Obsessed with evidence that doesn’t support the official version of events, Gurney cannot let go of the case.
Despite intense opposition from the police, as well as from dangerous fanatics lurking in the shadows, he begins to uncover an astonishing structure of deception —learning that nothing in White River it what it seems to be.
Synopsis of White River Burning taken from Amazon
White River Burning by John Verdon review
Very good plot. White River Burning is the novel I liked the most after the first one, though it doesn’t quite surpass it.
After reading the review and after some questioning by Gurney to some characters, I guessed who the bad guy was; though I already suspected earlier in the book. And I confirmed it almost at the end, before Gurney. But that’s what makes reading more exciting: to find out if you’re right.

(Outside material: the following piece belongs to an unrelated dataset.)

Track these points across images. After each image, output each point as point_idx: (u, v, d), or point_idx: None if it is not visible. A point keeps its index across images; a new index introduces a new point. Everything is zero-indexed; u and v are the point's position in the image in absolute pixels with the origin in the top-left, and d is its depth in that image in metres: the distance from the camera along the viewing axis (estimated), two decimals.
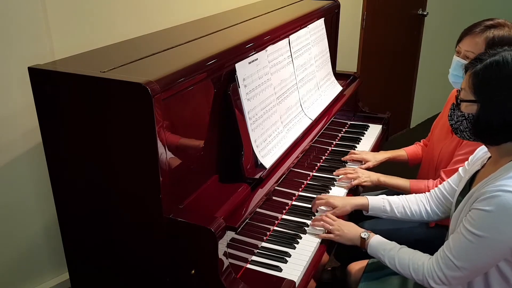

After everything is discovered, the ending is a bit flat, and it’s not the first time. The summary of how the loose ends are tied is narrated in a way that I don’t particularly like much. It feels cut short. But it doesn’t really matter because the novel is that good.
The only negative point, apart from what I’ve already said, is the perfection of Gurney’s wife and, after reading five books, the complications and the emotional blackmails? from the wife to the husband. They are topics that deviate from the interest in the main plot and don’t add much.
To sum up, I’d highly recommend it and I’m waiting for the next one.